The inner pair of loops is now completely gone, replaced by vectorized operations done in advance (at a space cost linear in the size of the inputs).

This reduces the time per iteration of the outer two loops from 340 seconds to 1.3 seconds on my Macbook Air 1.6 GHz i5, without using Numba. Of the 1.3 seconds per iteration, 0.68 seconds are spent in the rbs function, which is scipy.interpolate.RectBivariateSpline. There is probably room to optimize further--here are some ideas:

  1. Reenable Numba. I don't have it on my system. It may not make much difference at this point, but easy for you to test.
  2. Do more domain-specific optimization, such as trying to simplify the fundamental calculations being done. My optimizations are intended to be lossless, and I don't know your problem domain so I can't optimize as deeply as you may be able to.
  3. Try to vectorize the remaining loops. This may be tough unless you are willing to replace the scipy RBS function with something supporting multiple calculations per call.
  4. Get a faster CPU. Mine is pretty slow; you can probably get a speedup of at least 2x simply by using a better computer than my tiny laptop.
  5. Downsample your data. Your test images are 2000x2000 pixels, but contain fairly little detail. If you cut their linear dimensions by 2-10x, you'd get a huge speedup.
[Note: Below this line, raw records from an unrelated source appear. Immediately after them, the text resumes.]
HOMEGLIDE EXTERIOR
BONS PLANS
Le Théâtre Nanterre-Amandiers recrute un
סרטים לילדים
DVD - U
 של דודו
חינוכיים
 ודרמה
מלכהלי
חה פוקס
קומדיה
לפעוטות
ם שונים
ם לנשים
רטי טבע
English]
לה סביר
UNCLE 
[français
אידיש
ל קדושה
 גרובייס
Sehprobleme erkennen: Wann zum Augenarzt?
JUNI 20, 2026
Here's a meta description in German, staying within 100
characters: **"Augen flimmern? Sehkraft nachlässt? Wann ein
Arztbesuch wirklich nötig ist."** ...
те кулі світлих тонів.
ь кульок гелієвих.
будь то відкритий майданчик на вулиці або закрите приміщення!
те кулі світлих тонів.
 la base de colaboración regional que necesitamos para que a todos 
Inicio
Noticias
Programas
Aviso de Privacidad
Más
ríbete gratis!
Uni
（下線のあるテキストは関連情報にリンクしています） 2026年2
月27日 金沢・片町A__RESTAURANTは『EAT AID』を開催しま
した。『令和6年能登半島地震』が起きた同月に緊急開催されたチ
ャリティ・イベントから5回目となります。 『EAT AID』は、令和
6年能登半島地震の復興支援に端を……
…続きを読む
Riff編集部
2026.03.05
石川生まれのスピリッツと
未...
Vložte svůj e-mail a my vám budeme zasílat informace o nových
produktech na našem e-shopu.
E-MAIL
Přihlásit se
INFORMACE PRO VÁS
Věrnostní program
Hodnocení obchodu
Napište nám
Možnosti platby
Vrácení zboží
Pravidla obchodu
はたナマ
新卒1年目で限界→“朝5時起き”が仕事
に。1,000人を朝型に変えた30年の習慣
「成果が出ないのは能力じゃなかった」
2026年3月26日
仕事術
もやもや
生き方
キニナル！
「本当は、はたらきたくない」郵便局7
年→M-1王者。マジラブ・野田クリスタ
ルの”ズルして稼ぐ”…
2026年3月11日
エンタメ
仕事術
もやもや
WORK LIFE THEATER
So that's it for me for now. Where does this leave you? Assuming a slightly better computer and no further optimization work, even the optimized code would take about a month to process your test images. If you only have to do this once, maybe that's fine. If you need to do it more often, or need to iterate on the code as you try different things, you probably need to keep optimizing--starting with that RBS function which consumes more than half the time now.

Bonus tip: your code would be a lot easier to deal with if it didn't have nearly-identical variable names like k and K, nor used j as a variable name and also as a complex number suffix (0j).